ECPE 170-specific Honor Code Policy

Engineering is generally a cooperative endeavor and collaborative learning can be a valuable experience for all involved. However, proper assessment (i.e., grading) requires that work be done by individuals. To balance these two requirements, the following policy will apply:

  • Collaborative work on lab assignments is encouraged. This includes working together on planning solution strategies and helping each other to debug programs.
  • Collaboration must stop short of someone else writing your assignment. You may not directly copy the work of another student. You also may not copy the work of another student, and then modify it so that it does not look the same as the original author's work. It is your responsibility to ensure that the work you submit is an honest representation of your own understanding of the material.

Marginal cases will be resolved by oral examination of the student(s) involved. If they each understand the material in the assignment, it will be considered honest collaboration. If they do not, then it will be considered academic dishonesty.

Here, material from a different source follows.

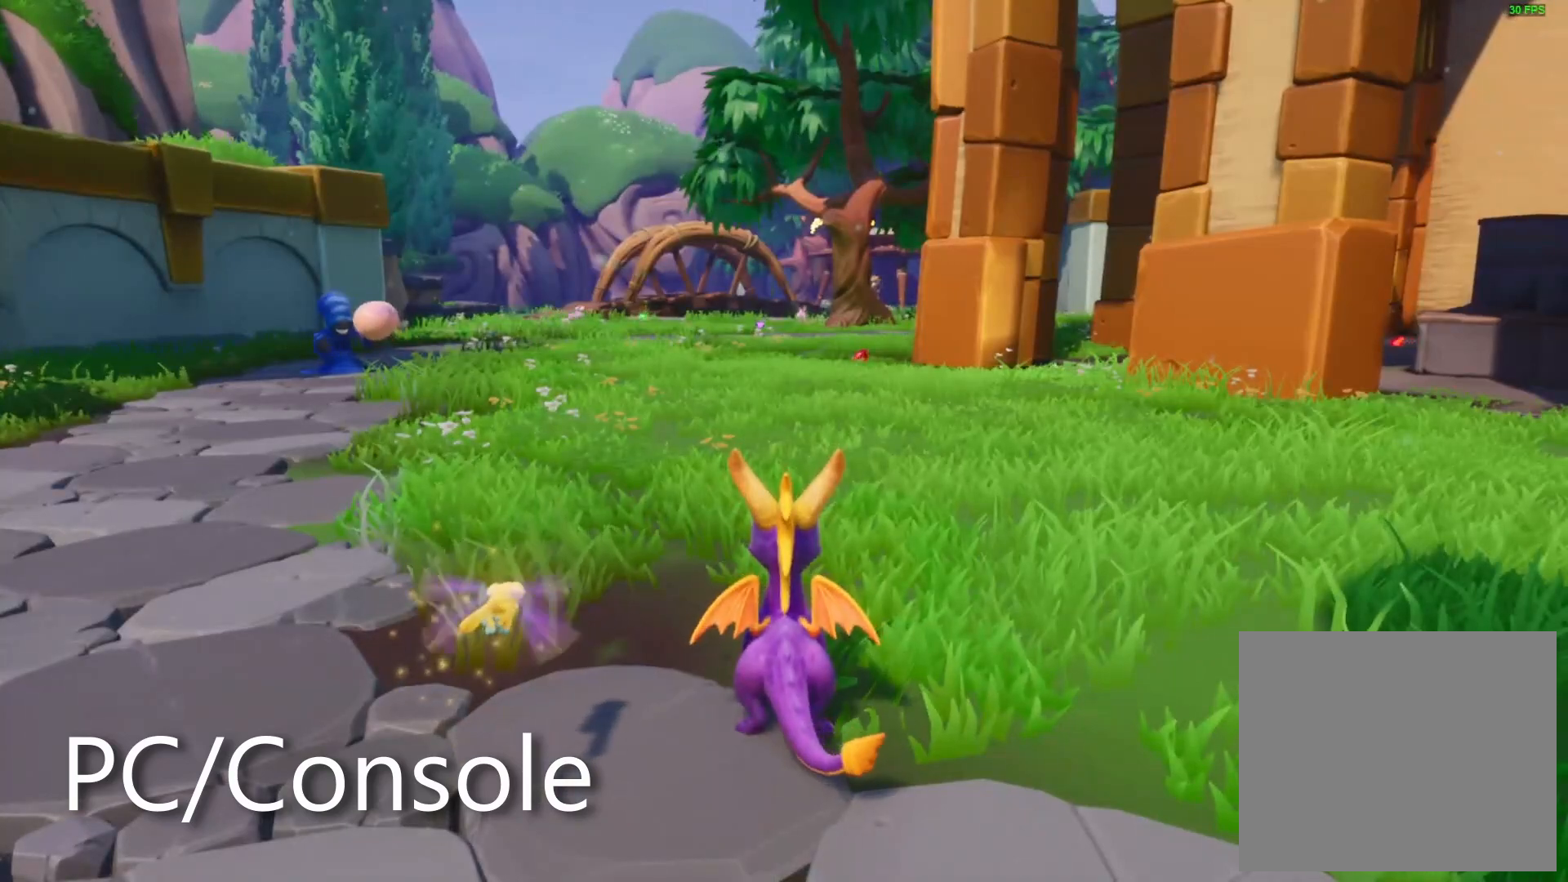
{"buttons": [], "left_stick": "up", "right_stick": "center", "events": [[83, "right_stick", "right"], [167, "right_stick", "center"], [433, "left_stick", "up"]]}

In many cases, it may be possible to identify reusable source code from textbooks, web sites or other resources that can help you with assignments.  You are permitted to use such references provided that:

  • The amount of code reused does not exceed 25% of the total assignment length, and
  • In the source code and accompanying lab report (if applicable), you clearly identify any code that you did not write, state where it came from, and to what extent you modified it.

You are responsible for understanding the theory behind all algorithms or source code used, regardless of their source.


Accommodations for Students with Disabilities

If you are a student with a disability who requires accommodations, please contact the Director of the Office of Services for Students with Disabilities (SSD) for information on how to obtain an Accommodations Request Letter.

3-step Accommodation Process

  • Student meets with the SSD Director and provides documentation and completes registration forms.
  • Student requests accommodation(s) each semester by completing the Request for Accommodations Form.
  • Student arranges to meet with his/her professors to discuss the accommodation(s) and to sign the Accommodation Request Letter

To ensure timeliness of services, it is preferable that you obtain the accommodation letter(s) from the Office of SSD within two weeks of the start of the semester.
 After the instructor receives the accommodation letter, please schedule a meeting with the instructor during office hours or some other mutually convenient time to arrange the accommodation(s).

The Office of Services for Students with Disabilities is located in the McCaffrey Center, Rm. 137.